Why is it worse with a cold?

The depressed psychoemotional state during an illness can occur due to the chemical signals that the immune system sends to the brain.

The most unpleasant thing in any cold is probably not a cough or a runny nose, but what is called a “fog in the head”: a constant feeling of apathy, fatigue, inability to concentrate on anything, etc. The reasoning is that the disease takes away strength, does not explain anything, because it is not clear how she takes away strength for mental work, how she deprives of emotions, how she manages to lead us into a depressed mental state?

Obviously, the disease somehow affects our brain. But if we are talking about the same cold, then the rhinoviruses that cause it, multiply in the mucous membrane of the nasopharynx, they do not need a brain at all. Maybe the whole thing in the immune response to the disease? Although there is a so-called blood-brain barrier between the brain and the circulatory system that neither pathogens nor immune cells and molecules pass into the brain, exceptions sometimes do happen: several examples are now known that the signals of the immune system can still pass through the barrier.

Thomas Blank and his colleagues at the University of Freiburg, the Ruhr University and the University of Heidelberg conducted several experiments with mice infected with a short-term viral infection. Since researchers were interested in the behavior and in general the psychological state of the animals, they were subjected to the following test: sick mice were put in a trough with water, from which it was very difficult to get out without help, and watched what they would do.

Healthy animals tirelessly tried to get to the land, despite the futility of attempts, but the patients quickly refused to fight and just tried not to drown, swimming in the “pool”. That is, sick animals became more apathetic, more indifferent, more depressive.

According to the authors of the work in their article in the journal Immunity, in response to infection, mouse immunity increased the level of beta-interferon. In general, interferons are one of the main antiviral agents: first, they force immune molecules to attack viral proteins, secondly, interferons act on infected or threatened cells, suppressing protein synthesis in them, launching a self-destruct program, etc.

It turned out that the beta interferon in question is able to bind to the receptors of the cells that make up the blood-brain barrier in the blood vessels of the brain. When this receptor was turned off in mice, the animals became more resistant to the inhibitory effects of the disease.

Being infected (RNA molecules were used as an infection, which act on immunity in the same way as a virus), mice showed greater persistence in seeking to get out of the water onto dry land; and at the same time, they had better memory — when a platform was being made into the water maze, mice without a receptor could better remember where it was located.

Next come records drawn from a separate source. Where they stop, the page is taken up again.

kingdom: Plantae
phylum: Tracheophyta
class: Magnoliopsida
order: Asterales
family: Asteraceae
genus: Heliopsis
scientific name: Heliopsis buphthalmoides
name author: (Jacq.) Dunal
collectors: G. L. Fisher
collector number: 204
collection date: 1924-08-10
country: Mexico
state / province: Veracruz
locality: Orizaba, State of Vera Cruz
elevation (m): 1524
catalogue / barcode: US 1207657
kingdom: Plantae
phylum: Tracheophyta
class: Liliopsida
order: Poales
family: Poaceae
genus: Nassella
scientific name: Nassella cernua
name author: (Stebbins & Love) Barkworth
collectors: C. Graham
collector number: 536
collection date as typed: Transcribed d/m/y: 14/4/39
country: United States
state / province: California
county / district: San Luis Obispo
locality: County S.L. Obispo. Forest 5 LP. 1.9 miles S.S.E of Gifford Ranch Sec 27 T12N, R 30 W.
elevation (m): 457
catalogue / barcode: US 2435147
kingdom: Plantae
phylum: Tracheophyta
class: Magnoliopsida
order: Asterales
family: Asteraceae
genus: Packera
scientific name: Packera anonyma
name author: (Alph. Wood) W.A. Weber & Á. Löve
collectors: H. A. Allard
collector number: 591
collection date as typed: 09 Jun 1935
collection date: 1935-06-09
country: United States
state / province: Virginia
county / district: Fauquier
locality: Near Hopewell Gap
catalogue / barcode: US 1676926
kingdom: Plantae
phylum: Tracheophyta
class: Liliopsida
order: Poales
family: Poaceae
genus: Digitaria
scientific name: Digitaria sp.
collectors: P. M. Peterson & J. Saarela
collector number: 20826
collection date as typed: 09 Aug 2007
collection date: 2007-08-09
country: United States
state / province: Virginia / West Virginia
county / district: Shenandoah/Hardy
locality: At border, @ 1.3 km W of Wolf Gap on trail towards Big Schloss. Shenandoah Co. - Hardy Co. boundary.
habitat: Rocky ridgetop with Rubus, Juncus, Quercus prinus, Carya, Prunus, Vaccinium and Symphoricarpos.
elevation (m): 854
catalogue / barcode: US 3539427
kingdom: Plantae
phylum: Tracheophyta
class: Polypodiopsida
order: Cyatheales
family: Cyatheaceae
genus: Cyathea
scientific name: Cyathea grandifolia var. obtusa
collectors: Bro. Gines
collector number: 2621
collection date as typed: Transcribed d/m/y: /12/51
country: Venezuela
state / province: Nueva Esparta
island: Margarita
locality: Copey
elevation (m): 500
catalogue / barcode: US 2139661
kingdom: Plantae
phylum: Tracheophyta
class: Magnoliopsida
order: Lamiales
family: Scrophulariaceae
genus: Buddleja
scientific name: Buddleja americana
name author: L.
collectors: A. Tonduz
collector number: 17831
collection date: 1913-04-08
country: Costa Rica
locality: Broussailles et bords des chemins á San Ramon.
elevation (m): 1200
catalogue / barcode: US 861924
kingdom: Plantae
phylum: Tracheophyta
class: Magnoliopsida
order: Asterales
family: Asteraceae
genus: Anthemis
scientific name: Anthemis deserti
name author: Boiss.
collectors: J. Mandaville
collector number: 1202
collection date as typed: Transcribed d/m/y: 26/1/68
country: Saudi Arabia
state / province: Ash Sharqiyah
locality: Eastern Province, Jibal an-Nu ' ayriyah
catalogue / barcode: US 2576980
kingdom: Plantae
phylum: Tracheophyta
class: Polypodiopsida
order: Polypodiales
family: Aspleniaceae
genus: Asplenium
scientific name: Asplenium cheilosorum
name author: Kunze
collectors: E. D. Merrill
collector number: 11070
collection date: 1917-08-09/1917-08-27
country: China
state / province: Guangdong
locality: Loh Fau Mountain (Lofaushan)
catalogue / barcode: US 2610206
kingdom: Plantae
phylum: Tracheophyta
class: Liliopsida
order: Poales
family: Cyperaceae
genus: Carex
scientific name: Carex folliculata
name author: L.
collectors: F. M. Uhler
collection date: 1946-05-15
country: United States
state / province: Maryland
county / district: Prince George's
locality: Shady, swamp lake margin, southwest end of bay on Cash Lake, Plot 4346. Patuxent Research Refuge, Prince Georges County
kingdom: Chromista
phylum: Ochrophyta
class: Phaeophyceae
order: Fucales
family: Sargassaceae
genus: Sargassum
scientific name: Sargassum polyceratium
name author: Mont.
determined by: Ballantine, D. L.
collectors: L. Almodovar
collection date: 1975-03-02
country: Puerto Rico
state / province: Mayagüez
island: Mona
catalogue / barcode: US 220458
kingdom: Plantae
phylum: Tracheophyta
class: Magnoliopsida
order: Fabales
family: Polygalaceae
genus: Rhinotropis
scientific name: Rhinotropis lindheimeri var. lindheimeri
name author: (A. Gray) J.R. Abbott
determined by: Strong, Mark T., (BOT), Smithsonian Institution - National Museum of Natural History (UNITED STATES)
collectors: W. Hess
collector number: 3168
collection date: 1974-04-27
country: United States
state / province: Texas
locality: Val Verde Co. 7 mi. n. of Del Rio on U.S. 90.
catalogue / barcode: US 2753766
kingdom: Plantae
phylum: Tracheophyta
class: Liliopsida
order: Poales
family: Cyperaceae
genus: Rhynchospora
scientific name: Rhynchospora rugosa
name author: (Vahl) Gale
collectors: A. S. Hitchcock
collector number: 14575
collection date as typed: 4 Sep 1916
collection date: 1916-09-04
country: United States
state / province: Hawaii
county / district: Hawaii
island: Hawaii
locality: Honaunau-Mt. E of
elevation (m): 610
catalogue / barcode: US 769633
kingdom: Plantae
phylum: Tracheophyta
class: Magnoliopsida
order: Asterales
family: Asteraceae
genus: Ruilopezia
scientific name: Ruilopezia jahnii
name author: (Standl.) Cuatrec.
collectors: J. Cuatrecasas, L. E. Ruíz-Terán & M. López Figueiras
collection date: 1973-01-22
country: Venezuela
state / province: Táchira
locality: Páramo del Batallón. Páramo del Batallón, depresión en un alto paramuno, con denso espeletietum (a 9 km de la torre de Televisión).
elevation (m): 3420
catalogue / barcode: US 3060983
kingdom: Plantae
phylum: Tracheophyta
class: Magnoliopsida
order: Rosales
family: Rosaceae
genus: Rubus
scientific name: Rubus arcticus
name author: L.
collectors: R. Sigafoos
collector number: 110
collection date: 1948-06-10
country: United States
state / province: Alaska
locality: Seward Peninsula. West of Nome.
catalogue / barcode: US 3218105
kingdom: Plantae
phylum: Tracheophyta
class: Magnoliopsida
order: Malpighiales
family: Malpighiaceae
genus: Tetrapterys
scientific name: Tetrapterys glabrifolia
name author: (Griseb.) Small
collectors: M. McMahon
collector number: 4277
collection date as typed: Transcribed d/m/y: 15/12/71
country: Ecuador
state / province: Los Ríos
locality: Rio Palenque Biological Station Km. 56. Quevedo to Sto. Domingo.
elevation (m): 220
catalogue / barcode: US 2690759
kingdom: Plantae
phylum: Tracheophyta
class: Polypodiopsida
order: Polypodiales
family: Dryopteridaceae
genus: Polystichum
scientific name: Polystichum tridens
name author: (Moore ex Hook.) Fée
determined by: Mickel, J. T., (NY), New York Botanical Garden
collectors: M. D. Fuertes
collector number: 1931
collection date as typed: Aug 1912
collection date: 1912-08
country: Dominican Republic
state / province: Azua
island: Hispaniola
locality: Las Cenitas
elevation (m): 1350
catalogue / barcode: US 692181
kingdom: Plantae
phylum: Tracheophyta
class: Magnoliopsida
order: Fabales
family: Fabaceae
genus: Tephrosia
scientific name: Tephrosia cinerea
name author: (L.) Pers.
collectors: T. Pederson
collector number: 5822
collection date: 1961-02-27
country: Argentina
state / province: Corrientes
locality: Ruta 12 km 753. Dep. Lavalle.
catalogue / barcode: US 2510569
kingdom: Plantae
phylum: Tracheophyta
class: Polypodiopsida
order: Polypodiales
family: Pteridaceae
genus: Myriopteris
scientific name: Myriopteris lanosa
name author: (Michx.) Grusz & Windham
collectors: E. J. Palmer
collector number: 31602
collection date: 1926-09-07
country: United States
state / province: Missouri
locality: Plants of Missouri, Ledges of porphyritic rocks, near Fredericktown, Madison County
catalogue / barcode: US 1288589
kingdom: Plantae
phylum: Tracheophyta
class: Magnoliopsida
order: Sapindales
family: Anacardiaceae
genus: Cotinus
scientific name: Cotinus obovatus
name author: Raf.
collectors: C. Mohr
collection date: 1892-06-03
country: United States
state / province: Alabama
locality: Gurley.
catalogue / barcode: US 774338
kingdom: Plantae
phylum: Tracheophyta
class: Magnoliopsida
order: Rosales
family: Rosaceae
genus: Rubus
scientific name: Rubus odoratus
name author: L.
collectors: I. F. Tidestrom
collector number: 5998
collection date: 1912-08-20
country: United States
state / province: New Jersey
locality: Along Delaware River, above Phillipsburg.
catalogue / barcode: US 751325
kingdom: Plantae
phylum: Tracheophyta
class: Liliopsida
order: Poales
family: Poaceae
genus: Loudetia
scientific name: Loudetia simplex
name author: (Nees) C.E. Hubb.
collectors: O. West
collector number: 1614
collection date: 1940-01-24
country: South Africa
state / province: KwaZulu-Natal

At the molecular-cellular level in the brain of animals, the following occurred: because of the virus, immunity, as was said, increased the level of beta-interferon, which acted on the receptors of blood vessels and thereby stimulated the synthesis of a small immune protein CXCL10.

This cytokine protein weakened the memorizing ability of the hippocampal neurons (as we know, the hippocampus is one of the main memory centers). On the one hand, we can see how the immune signal passes through the notorious blood-brain barrier – using interferon receptors on barrier cells and the CXCL10 protein, which already works on the other side of the barrier. On the other hand, immunity really affects the activity of neurons; Although the authors of the work speak only of hippocampal cells and learning ability, it is possible that the same or similar immune signal can reach the neural chains that control emotions.

True, some researchers speak about the results with a certain degree of skepticism. For example, Robert Danzer (Robert Dantzer) from the Cancer Center. MD Anderson at the University of Texas says that the cytokine immune signal beaks, which include CXCL10, act locally, in the focus of infection, and therefore there are certain doubts that the same CXCL10 can go somewhere far into the bowels of the brain. Although it may well be that there are still some signaling molecules involved that react to CXCL10 and spread its influence to “remote areas”.

There is still need to keep in mind that there are other types of immune response when the antiviral properties of interferon are not needed; and, for example, in inflammation caused by bacteria, some other mechanisms may be triggered, which also lead to general lethargy.

From an evolutionary point of view, everything is correct here: psychological inhibition does not allow the patient to expend the energy that may be needed to fight the infection. But in general, it would be nice if we could interrupt the immune signals, forcing us to dive into such an “infectious depression” – now we live easier than hundreds of thousands of years ago, and perhaps the immunity does not have to worry so much about saving energy to fight the virus.

Finally, exactly the same signs of an oppressed psycho-emotional state occur in cancer patients and patients with autoimmune disorders treated with immunotherapy — and for them some remedy to get rid of the immune “fog in the head” would also be very helpful.